After church we go to a burial- a child has died. We go to the home, mats decorate the yard, here we will sit to mourn. But first I must go around and greet all of the elders. I shake hands with maybe thirty of the most ancient looking people I have ever seen. I sit and am served ugali, beans and cabbage- as I eat with my hand, I try not to think of everyone's hands I just touched...ewww. At the burial I run into the Mama who sat next to me on the drive into town where I was sick. She goes by "Mama David" which is also Roma's wife's "Name" but different person. Juster knows her- not a big surprise. Mama David goes to Juster's home to fix her hair. Mary comes along too. She is Mama David's youngest child. She is six, wears a pink flowered dress with a broken zipper and is missing her two front teeth.

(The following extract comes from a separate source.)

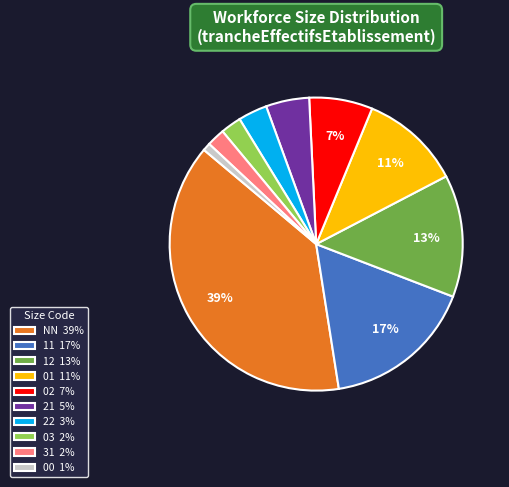

Does 21 represent more than half of the total?

No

I play a bit with her, she is shy but not really afraid of me. A woman comes over named Angel- who is friendly and offers to teach me Kibena in exchange for English lessons. We talk a bit and once Juster's hair is finished we go to walk to Mama David's home. We go to a part of the village I have never walked through before.
This girl runs up to us and says "Hi" to me. She is wearing a Barak Obama t-shirt, capri jeans, heels, as much jewelry as I am wearing, and has her hair cut short and gelled into spikes. Am I back in America? Her name is Vicky, she is from my village but is studying business in Dar es Salaam. She is marrying a man from Holland next month which is not surprising because she is beautiful, vivacious and charismatic. She walks with us and I learn of of this information. (I walk with her everyday now, although she is just here for a brief visit. I love walking with her, Juster blends in a bit but Vicky warrants almost as many stares as I do. She knows everyone but greets them with a scream or a "Ciao Bella". One day she wore a bright orange sweatsuit to go walking, she always wears pants. I love her energy.) I need to figure out the key to Vicky's success and I don't think it is money. Once I know it I can figure out how to replicate it for Katherine and Mary so that they have the same opportunities.
Anyways, I walk through the village with my new best friends, we stop at houses and greet people who then invite us in for rice, beans, chai, soda or some combo of all. I eat maybe a dozen meals- great, so much for the weight loss... Finally we reach Mama David's home. She invites me to come whenever I want, so I am glad to finally have a village Mama friend. I met so many people today, shook so many hands. My Villagers are curious and shy around me but I think that they will come around. I will have to put in a lot of time getting them used to me- but I think the pay off of having them as life long friends will be tremendous.